Bombay High Court Rejects Anticipatory Bail for Ecstasy Realty Directors in ₹480 Crore Fund Diversion Case
The Bombay High Court has refused anticipatory bail to three directors of Ecstasy Realty Private Limited, Shobhit Rajan, Pulin Bole, and Shivani Varma, in a case alleging the diversion of over ₹480 crore raised through debentures for a housing project.
Justice NR Borkar noted that custodial interrogation was necessary to probe the alleged siphoning and layering of funds through shell companies. The case was initially registered at Juhu Police Station in 2025 and later transferred to the Economic Offences Wing under the provisions of the Indian Penal Code (IPC).
According to the prosecution, Rajan, one of the directors of Ecstasy Realty Private Limited (ERPL), approached ECL Finance Ltd. in 2018 to raise funds for developing a residential project comprising two phases.

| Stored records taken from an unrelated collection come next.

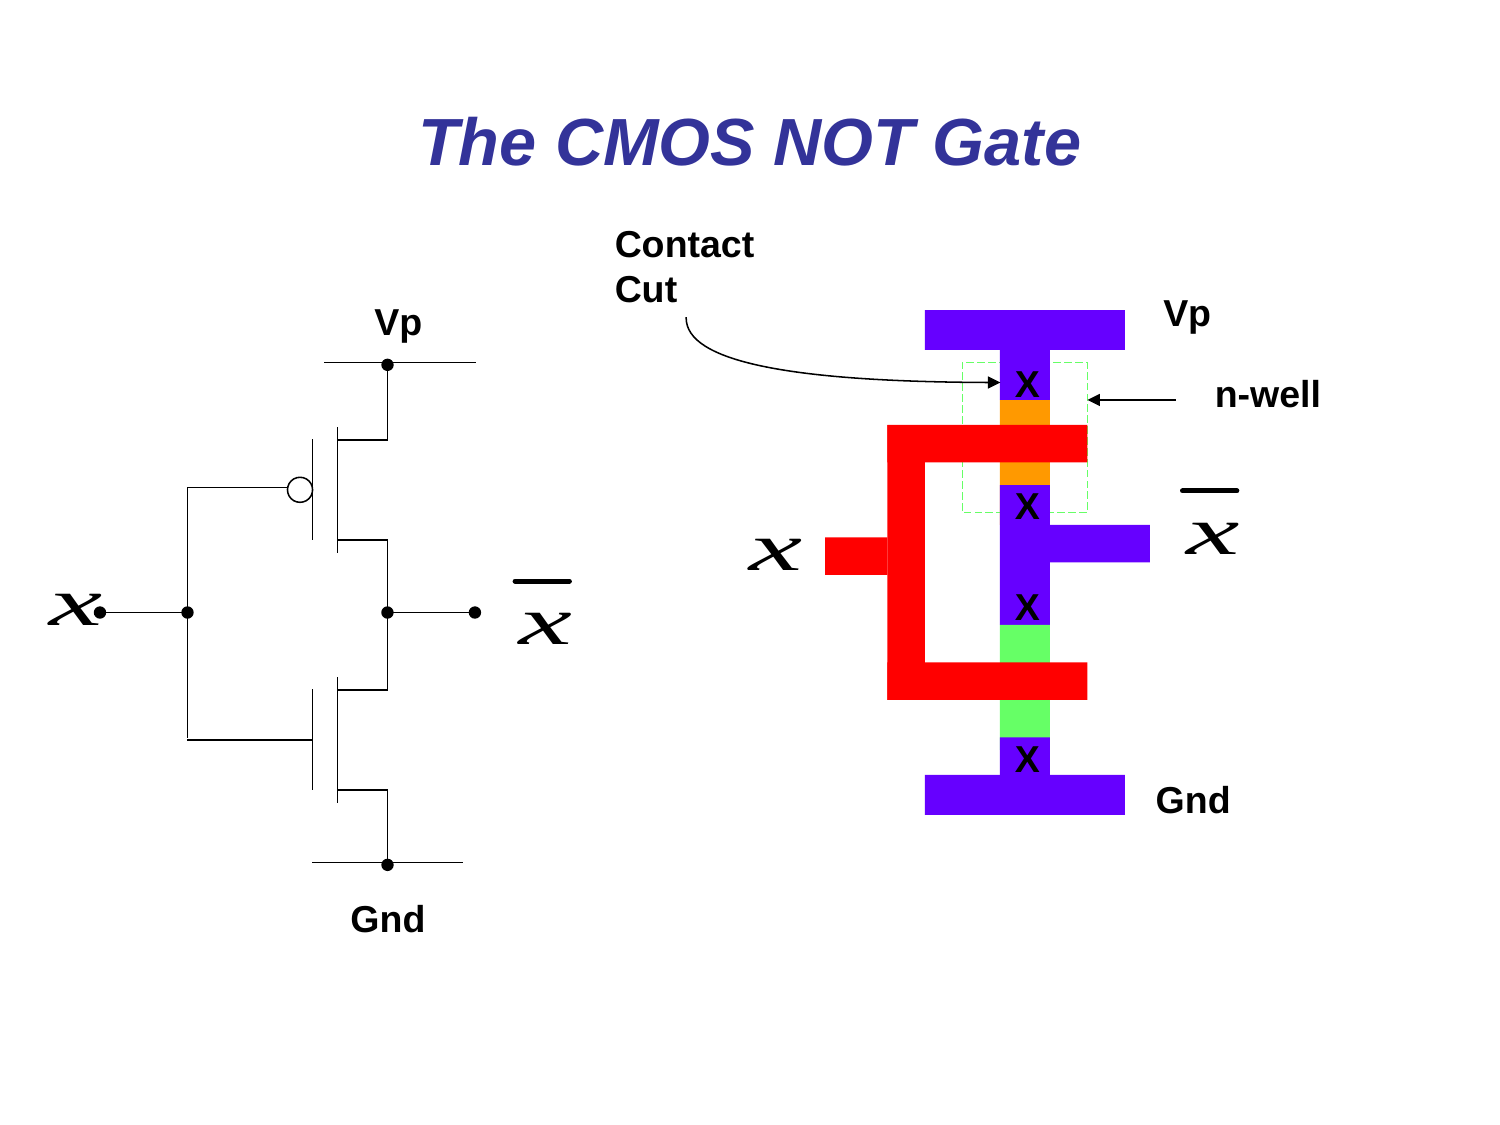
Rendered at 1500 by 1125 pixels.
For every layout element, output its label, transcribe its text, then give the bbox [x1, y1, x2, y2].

chart [495, 565, 596, 662]
chart [725, 525, 826, 588]
text_box X [1000, 727, 1055, 788]
chart [24, 580, 126, 643]
text_box X [1000, 474, 1055, 536]
text_box [924, 310, 1125, 381]
title The CMOS NOT Gate [75, 45, 1426, 233]
text_box X [1000, 574, 1055, 636]
text_box Gnd [335, 887, 441, 948]
chart [1162, 474, 1263, 572]
text_box Gnd [1140, 768, 1246, 829]
text_box Vp [1148, 280, 1227, 342]
text_box Vp [359, 289, 438, 351]
text_box [826, 384, 1150, 815]
text_box X [1000, 352, 1055, 413]
text_box Contact Cut [599, 212, 773, 318]
text_box n-well [1200, 362, 1337, 423]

The company issued 600 non-convertible debentures worth ₹600 crore under a Debenture Trust Deed executed with Catalyst Trusteeship Ltd., with companies from the Edelweiss group subscribing to the debentures.
The complaint was lodged by Edelweiss Asset Reconstruction Company Limited, which later acquired rights over 598 of the 600 debentures after the loan account of ERPL was declared a non-performing asset in 2022. While the company repaid ₹142.65 crore of the principal in March 2022, the remaining dues of over ₹480 crore allegedly remained unpaid.

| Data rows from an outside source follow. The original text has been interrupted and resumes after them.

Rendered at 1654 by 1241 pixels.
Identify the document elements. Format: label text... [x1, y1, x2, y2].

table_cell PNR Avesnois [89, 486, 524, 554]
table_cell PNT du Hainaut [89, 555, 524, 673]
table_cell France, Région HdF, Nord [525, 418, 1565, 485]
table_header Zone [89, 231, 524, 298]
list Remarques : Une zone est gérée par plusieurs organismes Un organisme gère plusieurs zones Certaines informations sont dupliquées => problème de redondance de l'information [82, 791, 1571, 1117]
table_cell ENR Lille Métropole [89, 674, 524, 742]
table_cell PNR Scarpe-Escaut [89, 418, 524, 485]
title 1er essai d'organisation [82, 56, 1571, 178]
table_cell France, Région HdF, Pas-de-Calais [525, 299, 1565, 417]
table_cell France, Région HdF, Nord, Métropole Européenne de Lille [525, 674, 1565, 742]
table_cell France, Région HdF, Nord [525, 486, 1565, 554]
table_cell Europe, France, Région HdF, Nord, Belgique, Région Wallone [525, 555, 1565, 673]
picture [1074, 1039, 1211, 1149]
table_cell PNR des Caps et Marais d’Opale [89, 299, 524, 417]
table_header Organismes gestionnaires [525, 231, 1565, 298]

A forensic due diligence report submitted in October 2024 claimed that the debenture funds were diverted to personal bank accounts and shell companies rather than being used for the real estate project as specified in the Debenture Trust Deed. The prosecution and the complainant argued that the accused had carried out layered financial transactions through several entities and had obtained a false end-use certificate from a chartered accountant to conceal the diversion of funds.

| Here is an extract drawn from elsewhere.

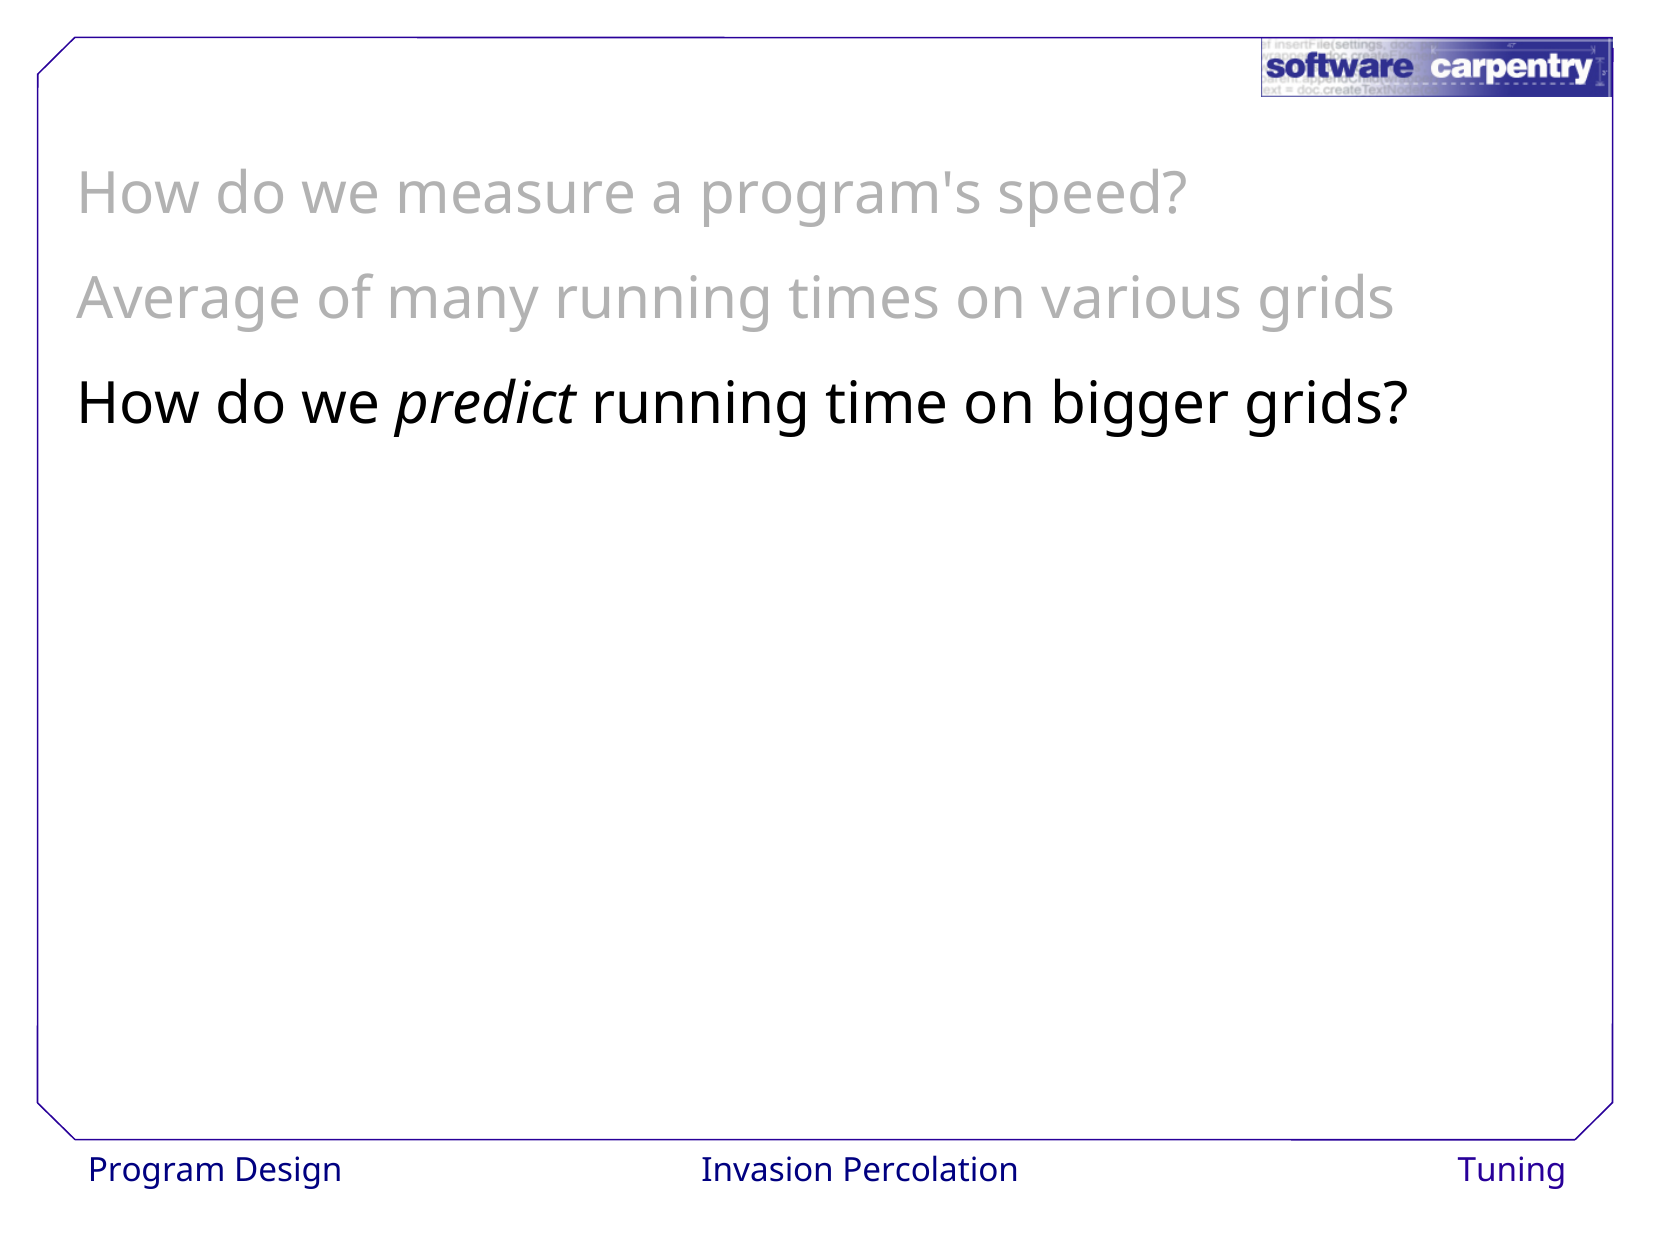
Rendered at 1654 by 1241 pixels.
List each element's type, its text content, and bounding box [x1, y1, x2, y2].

Counsel for the applicants argued that the dispute was essentially civil in nature arising from contractual terms and that lenders had been informed about the utilisation of funds as early as 2018. It was also contended that two of the applicants were non-executive directors and had no role in the alleged transactions.
However, the court observed that prima facie material indicated diversion of funds. “Prima facie, it appears that a substantial amount from the said funds was diverted to the applicants’ personal accounts and shell company accounts incorporated for layering siphoned funds,” Justice Borkar said. On the delay in filing the FIR, the court noted that in large-scale economic offences involving concealed transactions, “the cause of action runs from discovery and not the date of commission of the offence”.
The court, while rejecting the pleas, extended interim protection granted earlier by four weeks to allow them to approach the Supreme Court.